Alabama ghosts the guard-to-guard ball screen and runs 5 directly into a flare screen. This creates a problem for Tennessee, but they communicate it well, switching J.P. Estrella (13) onto the ball and Okpara (34) onto the flare screener. Estrella is a key matchup in a switch situation, so Alabama attacks him. He holds well against the drive. Alabama resets it and 3 tries to attack Amari Evans (1), but Evans moves his feet well and beats him to the spot. He gets called for a foul, but this is not a foul.
Alabama ghosts the guard-to-guard ball screen and runs 5 directly into a flare screen. This creates a problem for Tennessee, but they communicate it well, switching J.P. Estrella (13) onto the ball and Okpara (34) onto the flare screener. Estrella is a key matchup in a switch situation, so Alabama attacks him. He holds well against the drive. Alabama resets it and 3 tries to attack Amari Evans (1), but Evans moves his feet well and beats him to the spot. He gets called for a foul, but this is not a foul.

A lot of this is what I’m betting you’ll see at State, at least scheme and roster wise. I expect Gainey will make a run at being one of the taller teams in the league with an emphasis on these long athletes that can be rangy defensively. Gainey was the lead man on the recruitment of Nate Ament, a top-five player nationally in the 2025 class. Guys are fond of this coach. I don't really doubt at all that he'll be appealing to talent.

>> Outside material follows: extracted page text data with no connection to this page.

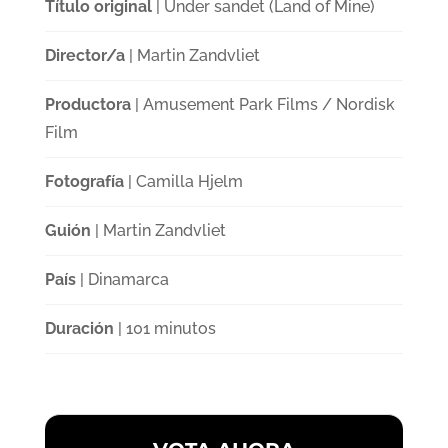
Título original
| Under sandet (Land of Mine)
Director/a
| Martin Zandvliet
Productora
| Amusement Park Films / Nordisk
Film
Fotografía
| Camilla Hjelm
Guión
| Martin Zandvliet
País
| Dinamarca
Duración
| 101 minutos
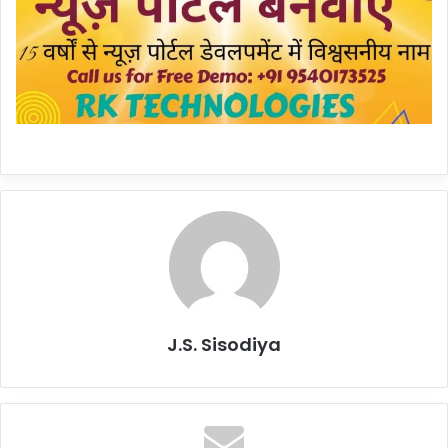
J.S. Sisodiya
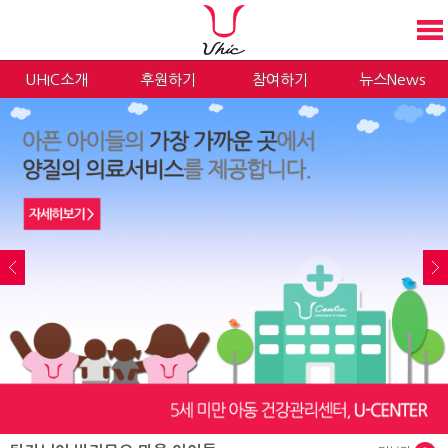
UHIC소개
후원하기
참여하기
뉴스News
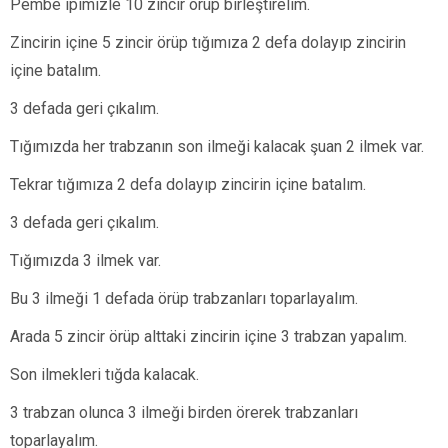
Pembe ipimizle 10 zincir örüp birleştirelim.
Zincirin içine 5 zincir örüp tığımıza 2 defa dolayıp zincirin
içine batalım.
3 defada geri çıkalım.
Tığımızda her trabzanın son ilmeği kalacak şuan 2 ilmek var.
Tekrar tığımıza 2 defa dolayıp zincirin içine batalım.
3 defada geri çıkalım.
Tığımızda 3 ilmek var.
Bu 3 ilmeği 1 defada örüp trabzanları toparlayalım.
Arada 5 zincir örüp alttaki zincirin içine 3 trabzan yapalım.
Son ilmekleri tığda kalacak.
3 trabzan olunca 3 ilmeği birden örerek trabzanları
toparlayalım.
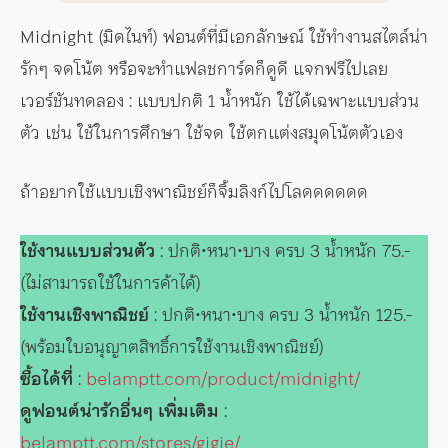
Midnight (มิดไนท์) ฟอนต์ที่มีเอกลักษณ์ ใช้ทำงานสไตล์น่า
รักๆ จดโน้ต หรือจะทำแฟลชการ์ดก็ดูดี แจกฟรีไปเลย
เวอร์ชันทดลอง : แบบปกติ 1 น้ำหนัก ใช้ได้เฉพาะแบบส่วน
ตัว เช่น ใช้ในการศึกษา ใช้จด ใช้ตกแต่งสมุดโน้ตตัวเอง
ถ้าอยากใช้แบบเชิงพาณิชย์ก็จิ้มลิงก์ไปโลดดดดดด
ใช้งานแบบส่วนตัว
: ปกติ•หนา•บาง ครบ 3 น้ำหนัก 75.-
(ไม่สามารถใช้ในการค้าได้)
ใช้งานเชิงพาณิชย์
: ปกติ•หนา•บาง ครบ 3 น้ำหนัก 125.-
(พร้อมใบอนุญาตสิทธิ์การใช้งานเชิงพาณิชย์)
ซื้อได้ที่
:
belamptt.com/product/midnight/
ดูฟอนต์น่ารักอื่นๆ เพิ่มเติม
:
belamptt.com/stores/gigie/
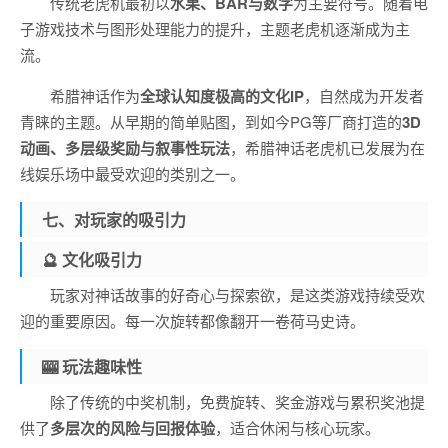
传统老虎机最初以
水果、BAR与数字
为主要符号。随着电
子游戏技术与图形处理能力的提升，主题老虎机逐渐成为主
流。
希腊神话作为
全球认知度极高的文化IP
，自然成为开发者
青睐的主题。从早期的简单贴图，到如今PG等厂商打造的
3D
动画、多层级奖励与叙事性玩法
，希腊神话老虎机已发展为在
线娱乐场中最受欢迎的类别之一。
七、对玩家的吸引力
🔮 文化吸引力
玩家对神话故事的好奇心与探索欲，是这类游戏持续受欢
迎的重要原因。每一次旋转都像翻开一卷荷马史诗。
🎰 玩法趣味性
除了传统的中奖机制，免费旋转、奖金游戏与累积奖池提
供了
多层次的风险与回报体验
，适合休闲与核心玩家。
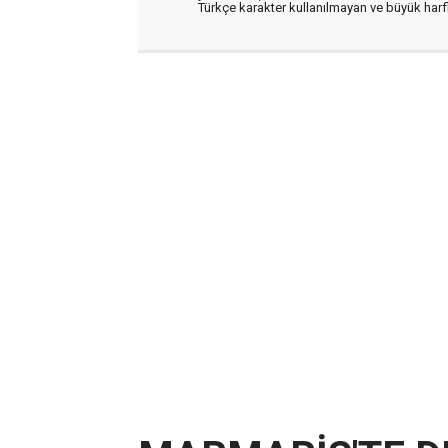
Türkçe karakter kullanılmayan ve büyük har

If State can fund this at a high enough level, it could work. It definitely comes with question marks, though. What will the offense look like? Josh Schertz would have come to Raleigh with a defined (and super interesting) approach to offense that was unquestionably his. I have no idea what Gainey’s offense may consist of, and it will probably depend on a lot of assistant input. Certainly, Rick Barnes’ offenses during Gainey’s time have not been elite by any measure.

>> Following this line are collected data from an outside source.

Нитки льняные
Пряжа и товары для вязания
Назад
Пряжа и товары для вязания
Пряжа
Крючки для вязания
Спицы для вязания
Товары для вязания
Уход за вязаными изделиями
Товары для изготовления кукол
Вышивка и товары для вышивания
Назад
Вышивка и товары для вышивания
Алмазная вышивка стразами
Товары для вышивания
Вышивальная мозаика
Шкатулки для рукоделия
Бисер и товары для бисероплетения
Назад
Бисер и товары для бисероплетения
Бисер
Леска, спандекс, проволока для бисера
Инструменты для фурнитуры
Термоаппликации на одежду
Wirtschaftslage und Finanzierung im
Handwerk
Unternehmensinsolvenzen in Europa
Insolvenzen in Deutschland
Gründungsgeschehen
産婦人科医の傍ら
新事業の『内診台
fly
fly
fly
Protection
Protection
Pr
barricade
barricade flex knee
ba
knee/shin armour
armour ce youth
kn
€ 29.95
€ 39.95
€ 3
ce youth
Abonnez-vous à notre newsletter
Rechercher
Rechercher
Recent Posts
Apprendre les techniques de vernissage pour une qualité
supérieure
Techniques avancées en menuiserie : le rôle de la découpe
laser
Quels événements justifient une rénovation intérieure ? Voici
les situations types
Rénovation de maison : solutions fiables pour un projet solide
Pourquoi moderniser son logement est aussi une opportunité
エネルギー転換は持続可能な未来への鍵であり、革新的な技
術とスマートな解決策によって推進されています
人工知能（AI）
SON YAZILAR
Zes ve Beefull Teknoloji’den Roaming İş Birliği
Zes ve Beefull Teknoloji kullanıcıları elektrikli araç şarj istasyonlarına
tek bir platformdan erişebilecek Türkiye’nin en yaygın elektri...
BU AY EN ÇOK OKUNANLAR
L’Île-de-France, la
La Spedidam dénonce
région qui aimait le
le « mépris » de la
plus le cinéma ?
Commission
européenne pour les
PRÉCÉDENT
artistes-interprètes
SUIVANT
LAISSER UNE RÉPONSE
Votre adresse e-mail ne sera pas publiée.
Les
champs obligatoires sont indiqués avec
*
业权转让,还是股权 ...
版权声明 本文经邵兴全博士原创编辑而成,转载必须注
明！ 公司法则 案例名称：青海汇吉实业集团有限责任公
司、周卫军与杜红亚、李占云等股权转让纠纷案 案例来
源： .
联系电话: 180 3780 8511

The optimistic viewpoint is that defense travels and it wins championships. This year's State team is a great example of how volatile you can be when your strength is in your shooting and you are garbage defensively. Defense breeds consistency. I would be thrilled to see consistency from NC State Men's Basketball for the first time in my entire life.


The pessimistic viewpoint is that you hired a guy with little offensive coaching experience (and no head coaching experience) and you're at risk of entering into a ton of rock fights at best if that can't be figured out. I'm not personally super worried about a guy never being a head coach before. Former assistants win all the time. But it is fair to ask about when you have basically nothing to go on.


I dove headfirst into the Will Wade hype and ended up with egg on my face, so I'm going to be measured about all of this. You will not get an article from me about how Justin Gainey is the right guy to avenge the last 30 years. I don't know what this will hold, but I am cautiously optimistic that State can become a team with a tough, defensive-minded identity and that Gainey can use his hopefully-flush NIL fund and recruiting juice to put some good creators on the court and build supporting offense around them. Either way, first choice or not, welcome Justin Gainey and I'll be behind you.